§ **What you will do**
Say how many lines in the records contain the string "Budakeszi", giving the number by itself.

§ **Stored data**
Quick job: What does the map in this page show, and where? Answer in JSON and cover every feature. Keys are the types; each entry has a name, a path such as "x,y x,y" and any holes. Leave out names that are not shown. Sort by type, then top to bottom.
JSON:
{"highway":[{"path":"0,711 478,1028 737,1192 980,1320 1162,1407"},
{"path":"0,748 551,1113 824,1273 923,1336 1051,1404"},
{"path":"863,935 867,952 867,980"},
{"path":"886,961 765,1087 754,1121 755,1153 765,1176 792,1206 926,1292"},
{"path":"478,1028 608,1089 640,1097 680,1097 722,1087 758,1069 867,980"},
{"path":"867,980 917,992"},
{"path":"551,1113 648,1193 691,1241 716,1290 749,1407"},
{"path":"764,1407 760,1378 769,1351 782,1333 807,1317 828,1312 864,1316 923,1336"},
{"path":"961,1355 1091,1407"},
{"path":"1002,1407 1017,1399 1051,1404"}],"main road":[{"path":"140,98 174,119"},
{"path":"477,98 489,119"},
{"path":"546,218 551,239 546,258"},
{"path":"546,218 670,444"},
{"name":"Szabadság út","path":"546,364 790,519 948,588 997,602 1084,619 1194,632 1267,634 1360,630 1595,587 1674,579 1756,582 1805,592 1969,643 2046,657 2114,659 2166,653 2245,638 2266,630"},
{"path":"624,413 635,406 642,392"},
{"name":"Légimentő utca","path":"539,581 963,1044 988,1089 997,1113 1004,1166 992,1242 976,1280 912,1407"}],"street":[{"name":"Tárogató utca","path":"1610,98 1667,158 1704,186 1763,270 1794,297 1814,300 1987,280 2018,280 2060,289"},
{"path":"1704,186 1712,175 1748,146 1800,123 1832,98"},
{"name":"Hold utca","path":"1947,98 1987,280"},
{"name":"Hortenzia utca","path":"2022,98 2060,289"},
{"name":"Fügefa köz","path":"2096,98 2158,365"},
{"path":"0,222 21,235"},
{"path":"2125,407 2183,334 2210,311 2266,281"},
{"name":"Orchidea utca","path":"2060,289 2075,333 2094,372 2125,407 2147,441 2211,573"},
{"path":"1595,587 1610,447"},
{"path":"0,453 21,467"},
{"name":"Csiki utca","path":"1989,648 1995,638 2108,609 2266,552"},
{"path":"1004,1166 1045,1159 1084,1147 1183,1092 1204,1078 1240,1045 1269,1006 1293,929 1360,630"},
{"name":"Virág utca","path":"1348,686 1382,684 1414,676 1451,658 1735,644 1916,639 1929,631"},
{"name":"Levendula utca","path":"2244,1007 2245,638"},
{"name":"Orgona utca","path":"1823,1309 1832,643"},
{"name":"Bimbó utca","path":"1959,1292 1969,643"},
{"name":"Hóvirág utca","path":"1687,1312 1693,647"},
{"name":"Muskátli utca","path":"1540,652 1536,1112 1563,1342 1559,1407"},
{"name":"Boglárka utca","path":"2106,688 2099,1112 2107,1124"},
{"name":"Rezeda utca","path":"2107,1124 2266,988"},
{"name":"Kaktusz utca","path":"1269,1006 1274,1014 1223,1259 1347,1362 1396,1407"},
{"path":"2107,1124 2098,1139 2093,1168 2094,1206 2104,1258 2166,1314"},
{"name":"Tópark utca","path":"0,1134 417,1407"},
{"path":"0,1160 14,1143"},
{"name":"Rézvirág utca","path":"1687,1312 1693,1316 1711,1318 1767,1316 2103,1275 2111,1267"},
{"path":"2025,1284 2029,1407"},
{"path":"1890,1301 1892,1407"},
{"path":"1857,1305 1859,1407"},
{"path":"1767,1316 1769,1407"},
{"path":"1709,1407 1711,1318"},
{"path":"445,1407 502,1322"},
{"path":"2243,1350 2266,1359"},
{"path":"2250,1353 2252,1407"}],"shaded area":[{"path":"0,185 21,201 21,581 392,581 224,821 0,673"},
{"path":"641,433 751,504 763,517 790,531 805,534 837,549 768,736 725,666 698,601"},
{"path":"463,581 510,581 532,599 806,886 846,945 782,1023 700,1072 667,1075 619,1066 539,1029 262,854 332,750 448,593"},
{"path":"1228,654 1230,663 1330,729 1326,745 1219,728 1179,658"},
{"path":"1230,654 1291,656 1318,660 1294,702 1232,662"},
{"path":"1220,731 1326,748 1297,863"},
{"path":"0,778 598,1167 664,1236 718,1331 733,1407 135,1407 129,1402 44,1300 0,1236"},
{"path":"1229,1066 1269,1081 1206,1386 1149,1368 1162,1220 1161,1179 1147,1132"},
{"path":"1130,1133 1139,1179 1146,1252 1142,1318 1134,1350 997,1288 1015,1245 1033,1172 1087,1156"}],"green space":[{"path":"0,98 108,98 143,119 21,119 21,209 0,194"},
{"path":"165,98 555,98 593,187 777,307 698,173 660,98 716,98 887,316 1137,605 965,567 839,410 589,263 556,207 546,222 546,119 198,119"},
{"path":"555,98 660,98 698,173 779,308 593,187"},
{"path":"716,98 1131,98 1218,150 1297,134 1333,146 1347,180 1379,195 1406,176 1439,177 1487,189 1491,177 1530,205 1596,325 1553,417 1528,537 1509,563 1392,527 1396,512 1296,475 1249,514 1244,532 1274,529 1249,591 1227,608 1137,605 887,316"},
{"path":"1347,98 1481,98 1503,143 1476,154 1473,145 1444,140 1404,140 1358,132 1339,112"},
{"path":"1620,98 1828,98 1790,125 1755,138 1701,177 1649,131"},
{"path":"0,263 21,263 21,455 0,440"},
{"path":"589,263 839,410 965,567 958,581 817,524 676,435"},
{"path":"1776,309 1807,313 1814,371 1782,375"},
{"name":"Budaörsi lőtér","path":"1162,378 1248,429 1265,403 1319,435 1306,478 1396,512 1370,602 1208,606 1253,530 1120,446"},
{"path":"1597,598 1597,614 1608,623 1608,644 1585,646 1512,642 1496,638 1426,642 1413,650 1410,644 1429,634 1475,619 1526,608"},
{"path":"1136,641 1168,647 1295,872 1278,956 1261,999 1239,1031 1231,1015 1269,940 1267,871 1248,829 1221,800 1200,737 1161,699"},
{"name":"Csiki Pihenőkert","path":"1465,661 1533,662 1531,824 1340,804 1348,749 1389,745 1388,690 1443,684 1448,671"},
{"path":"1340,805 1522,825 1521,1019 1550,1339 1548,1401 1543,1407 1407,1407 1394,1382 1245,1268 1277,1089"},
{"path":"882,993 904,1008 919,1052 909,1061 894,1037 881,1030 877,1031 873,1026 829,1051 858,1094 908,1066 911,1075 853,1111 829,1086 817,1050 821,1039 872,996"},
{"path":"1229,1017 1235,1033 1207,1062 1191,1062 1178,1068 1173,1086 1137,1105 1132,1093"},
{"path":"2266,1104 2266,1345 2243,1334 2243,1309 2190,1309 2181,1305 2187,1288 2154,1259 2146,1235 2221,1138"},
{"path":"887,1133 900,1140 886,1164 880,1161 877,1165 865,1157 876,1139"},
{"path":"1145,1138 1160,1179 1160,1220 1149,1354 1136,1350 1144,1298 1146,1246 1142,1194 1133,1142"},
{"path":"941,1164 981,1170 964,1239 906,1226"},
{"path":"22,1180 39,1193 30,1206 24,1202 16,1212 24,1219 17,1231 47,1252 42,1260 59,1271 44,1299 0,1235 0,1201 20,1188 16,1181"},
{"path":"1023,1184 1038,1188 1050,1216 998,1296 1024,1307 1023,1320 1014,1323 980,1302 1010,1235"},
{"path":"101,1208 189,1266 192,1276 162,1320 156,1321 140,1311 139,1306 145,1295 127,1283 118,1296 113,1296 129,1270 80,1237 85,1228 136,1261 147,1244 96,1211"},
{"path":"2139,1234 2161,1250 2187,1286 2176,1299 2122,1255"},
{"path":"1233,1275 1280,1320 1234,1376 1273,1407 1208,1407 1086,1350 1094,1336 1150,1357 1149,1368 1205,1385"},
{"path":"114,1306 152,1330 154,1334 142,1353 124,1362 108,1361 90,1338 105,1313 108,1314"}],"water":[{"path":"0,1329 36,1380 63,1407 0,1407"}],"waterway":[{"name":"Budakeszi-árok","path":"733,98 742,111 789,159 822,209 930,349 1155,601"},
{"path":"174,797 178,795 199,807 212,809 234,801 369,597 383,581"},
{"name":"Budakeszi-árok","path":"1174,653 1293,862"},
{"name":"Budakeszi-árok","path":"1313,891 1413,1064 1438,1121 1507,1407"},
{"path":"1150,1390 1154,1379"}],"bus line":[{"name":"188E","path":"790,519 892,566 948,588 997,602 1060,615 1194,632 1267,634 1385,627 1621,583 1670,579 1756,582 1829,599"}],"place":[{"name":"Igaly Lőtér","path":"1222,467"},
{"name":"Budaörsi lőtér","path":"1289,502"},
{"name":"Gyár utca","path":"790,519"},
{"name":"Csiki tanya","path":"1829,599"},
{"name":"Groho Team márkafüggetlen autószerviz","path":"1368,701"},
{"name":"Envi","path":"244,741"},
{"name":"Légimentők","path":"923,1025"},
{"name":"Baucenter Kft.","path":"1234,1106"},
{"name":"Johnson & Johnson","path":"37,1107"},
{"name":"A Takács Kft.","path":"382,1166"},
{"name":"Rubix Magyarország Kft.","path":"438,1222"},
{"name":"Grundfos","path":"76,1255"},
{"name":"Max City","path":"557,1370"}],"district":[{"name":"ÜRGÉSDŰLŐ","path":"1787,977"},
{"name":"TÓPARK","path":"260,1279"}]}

§ **Result for this exercise**
3